After fixing the code to freeze all layers except the last layer, I get below results for first 5 epochs which are much better:
Actually, while trying some more experiments, I realized that the way the notebook is structured, we are not really unfreezing the model layers in the fine tuning section.
In the fine-tuning section, we are making few layers of the base_model object trainable=True, but this base_model was defined in “3.1 - Inside a MobileNetV2 Convolutional Building Block”. This is not same as the model2 that we defined in “3.2 - Layer Freezing with the Functional API”. And then we just recompile model2 with a different learning rate. I double checked this using below code
for l in model2.layers:
print("====>", l.name, l.trainable)
if type(l) == type(model2):
for sl in l.layers:
print("====> ====>", sl.name, sl.trainable)
This means we just trained for 5 more epochs with a lower learning rate while keeping everything else same. That’s why, there’s only minor improvement in the model.
I modified the code to actually unfreeze the layers >120 by adding below line at the top of that cell
base_model = model2.layers[4]
I verified that indeed model2’s layers became trainable as per expectations, using the code snippet mentioned above. But after training this, my accuracy has gone for a toss and the model gets completely ruined due to this attempt at unfreezing the layers.

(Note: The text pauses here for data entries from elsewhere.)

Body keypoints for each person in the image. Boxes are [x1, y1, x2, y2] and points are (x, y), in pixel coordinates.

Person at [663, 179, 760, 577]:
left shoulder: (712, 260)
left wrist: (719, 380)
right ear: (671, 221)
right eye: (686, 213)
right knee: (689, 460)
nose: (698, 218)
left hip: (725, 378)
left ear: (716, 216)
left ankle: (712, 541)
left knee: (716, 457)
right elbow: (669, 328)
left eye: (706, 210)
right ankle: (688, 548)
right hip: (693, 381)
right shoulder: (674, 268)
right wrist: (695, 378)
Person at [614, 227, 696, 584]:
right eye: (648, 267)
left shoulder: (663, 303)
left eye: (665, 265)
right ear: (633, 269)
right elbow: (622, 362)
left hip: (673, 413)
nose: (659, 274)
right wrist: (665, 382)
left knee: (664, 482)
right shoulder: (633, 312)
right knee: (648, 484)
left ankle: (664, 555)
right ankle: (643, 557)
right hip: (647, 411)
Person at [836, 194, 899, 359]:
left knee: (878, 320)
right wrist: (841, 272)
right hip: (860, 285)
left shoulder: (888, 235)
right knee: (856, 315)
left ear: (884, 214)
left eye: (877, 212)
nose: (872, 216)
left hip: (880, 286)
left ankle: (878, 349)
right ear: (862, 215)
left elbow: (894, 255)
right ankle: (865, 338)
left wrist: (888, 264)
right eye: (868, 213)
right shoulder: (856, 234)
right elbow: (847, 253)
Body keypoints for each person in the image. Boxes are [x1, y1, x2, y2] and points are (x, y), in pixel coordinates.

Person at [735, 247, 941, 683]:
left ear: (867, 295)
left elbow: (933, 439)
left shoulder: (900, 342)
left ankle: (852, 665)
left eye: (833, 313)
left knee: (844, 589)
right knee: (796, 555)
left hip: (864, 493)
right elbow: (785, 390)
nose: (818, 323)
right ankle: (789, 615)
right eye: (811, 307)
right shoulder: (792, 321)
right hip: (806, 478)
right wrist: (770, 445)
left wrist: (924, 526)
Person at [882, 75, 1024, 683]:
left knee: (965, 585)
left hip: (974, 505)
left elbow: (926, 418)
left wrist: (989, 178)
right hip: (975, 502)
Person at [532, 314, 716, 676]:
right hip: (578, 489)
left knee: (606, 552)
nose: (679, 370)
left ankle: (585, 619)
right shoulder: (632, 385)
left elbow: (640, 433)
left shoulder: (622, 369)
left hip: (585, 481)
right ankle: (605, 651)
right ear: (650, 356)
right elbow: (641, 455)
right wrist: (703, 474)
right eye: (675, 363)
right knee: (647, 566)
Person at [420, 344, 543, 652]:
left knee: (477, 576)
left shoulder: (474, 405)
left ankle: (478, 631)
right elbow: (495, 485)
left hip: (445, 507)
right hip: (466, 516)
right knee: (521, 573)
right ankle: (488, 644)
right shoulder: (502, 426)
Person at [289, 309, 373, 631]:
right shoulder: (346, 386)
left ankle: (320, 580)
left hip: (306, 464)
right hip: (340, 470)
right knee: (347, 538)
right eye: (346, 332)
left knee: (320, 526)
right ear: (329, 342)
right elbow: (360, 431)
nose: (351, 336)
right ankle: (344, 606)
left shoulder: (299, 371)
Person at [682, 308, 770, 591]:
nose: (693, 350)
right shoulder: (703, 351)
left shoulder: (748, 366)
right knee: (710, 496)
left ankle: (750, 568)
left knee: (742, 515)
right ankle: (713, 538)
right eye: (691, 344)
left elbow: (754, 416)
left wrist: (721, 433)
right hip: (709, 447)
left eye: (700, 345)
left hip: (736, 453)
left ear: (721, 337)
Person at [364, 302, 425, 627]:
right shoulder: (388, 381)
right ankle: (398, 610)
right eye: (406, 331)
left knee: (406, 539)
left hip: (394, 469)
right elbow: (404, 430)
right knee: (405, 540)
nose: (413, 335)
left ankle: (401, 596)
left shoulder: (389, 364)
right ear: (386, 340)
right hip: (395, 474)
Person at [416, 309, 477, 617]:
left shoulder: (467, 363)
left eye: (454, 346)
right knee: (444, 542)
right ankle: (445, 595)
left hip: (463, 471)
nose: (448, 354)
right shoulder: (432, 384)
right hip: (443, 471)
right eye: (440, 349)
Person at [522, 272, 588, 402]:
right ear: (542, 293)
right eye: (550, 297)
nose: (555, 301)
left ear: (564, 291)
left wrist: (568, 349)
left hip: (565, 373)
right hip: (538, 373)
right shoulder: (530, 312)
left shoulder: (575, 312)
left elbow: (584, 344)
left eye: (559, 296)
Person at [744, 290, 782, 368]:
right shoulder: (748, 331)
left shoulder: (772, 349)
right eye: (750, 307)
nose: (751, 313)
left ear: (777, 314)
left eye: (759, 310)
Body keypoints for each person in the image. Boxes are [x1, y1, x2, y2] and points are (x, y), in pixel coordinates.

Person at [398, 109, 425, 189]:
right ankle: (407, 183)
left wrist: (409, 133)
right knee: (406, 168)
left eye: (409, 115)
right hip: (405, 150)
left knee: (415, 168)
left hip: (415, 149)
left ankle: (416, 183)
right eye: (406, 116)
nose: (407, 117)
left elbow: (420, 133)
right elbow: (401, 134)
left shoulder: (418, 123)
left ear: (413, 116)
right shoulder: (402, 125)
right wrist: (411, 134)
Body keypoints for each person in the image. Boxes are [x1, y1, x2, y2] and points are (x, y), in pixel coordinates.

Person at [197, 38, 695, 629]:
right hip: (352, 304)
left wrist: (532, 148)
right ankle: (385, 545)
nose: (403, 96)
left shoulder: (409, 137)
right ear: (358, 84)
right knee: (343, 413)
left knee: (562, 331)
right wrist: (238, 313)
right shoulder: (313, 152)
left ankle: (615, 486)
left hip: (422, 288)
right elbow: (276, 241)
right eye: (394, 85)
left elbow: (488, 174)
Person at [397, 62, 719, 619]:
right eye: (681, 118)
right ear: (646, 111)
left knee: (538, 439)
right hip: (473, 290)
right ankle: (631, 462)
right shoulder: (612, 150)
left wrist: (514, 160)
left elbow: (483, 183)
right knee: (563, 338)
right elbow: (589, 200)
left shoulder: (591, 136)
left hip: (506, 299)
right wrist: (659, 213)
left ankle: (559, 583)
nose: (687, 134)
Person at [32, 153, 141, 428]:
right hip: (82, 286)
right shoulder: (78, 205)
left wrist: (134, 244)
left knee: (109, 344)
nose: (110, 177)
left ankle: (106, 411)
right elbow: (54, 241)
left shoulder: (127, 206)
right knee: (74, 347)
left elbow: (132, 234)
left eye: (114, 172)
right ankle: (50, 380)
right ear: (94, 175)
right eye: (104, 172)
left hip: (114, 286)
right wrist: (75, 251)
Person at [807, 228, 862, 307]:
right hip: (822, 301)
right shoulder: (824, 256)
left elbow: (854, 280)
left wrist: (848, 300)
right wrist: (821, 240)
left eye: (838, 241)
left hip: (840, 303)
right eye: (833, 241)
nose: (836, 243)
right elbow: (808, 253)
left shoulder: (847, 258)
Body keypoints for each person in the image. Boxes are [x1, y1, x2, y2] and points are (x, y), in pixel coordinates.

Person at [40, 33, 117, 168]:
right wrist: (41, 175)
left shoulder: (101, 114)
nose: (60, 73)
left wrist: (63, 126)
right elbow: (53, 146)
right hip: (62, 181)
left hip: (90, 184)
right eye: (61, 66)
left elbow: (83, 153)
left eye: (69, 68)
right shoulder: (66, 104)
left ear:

Below are the results:
First 5 epochs with only last layer trainable, everything else frozen, and learning rate = 0.01. Our model has reached a reasonably good state.
@paulinpaloalto can you help with the last 2 comments?
Am I doing something wrong due to which my model becomes worse with fine-tuning rather than improving?
I suspected that even with 0.1 factor, the learning rate was too high for the unfrozen layers.
After a few more experiments, I found that a lr=0.003*base_learning_rate and fine_tune_at=117 gave me pretty good results as below:
Not sure if there is any theoretical explanation / reasoning on why the learning rate has to be reduced by such a significant factor when layers are unfrozen vs. when we’re only training the last classifier layer.
I am trying to understand this line of code in the Notebook
base_model = model2.layers[4]
What does it mean the [4] here? And why after doing this, we use the model2 and not the base model? We are only fine tuning by doing more epochs and lowering the learning rate? Or how is the relation here between the base model and the model2?
Hi, it’s selecting the 4th layer of the model2, which is the MobileNet layer which itself contains more than a hundred layers, and we will need to freeze everything before layer 120 by setting the trainable parameter to false.
Hi… thanks for your answer. I understood also that: it’s selecting the 4th layer of the model2. But not sure how/why/where it is used, since after that, we compile is model2 and not base model. Should not we compile then base model and not model2?
If I’m not wrong, there is a mistake in Exercise 3. When using model2 here, model2 uses the previous base model where all layers are frozen (Exercise 2). However, Exercise 3 unfreezes the layers from 120 to 155 in layer 4, which is assigned to a new base model. The second base model is a global variable, the previous base model is a local variable as it was defined in the function. So, there are 2 different base models. model2 still reads from the local base model. Fitting that occurs right after the global base model doesn’t use the modifications made with the global base model. Still, the accuracy goes up simply because the number of epochs is increased to 10, and the same old model2 continues training from epoch 5. I don’t know, maybe I’m missing something here.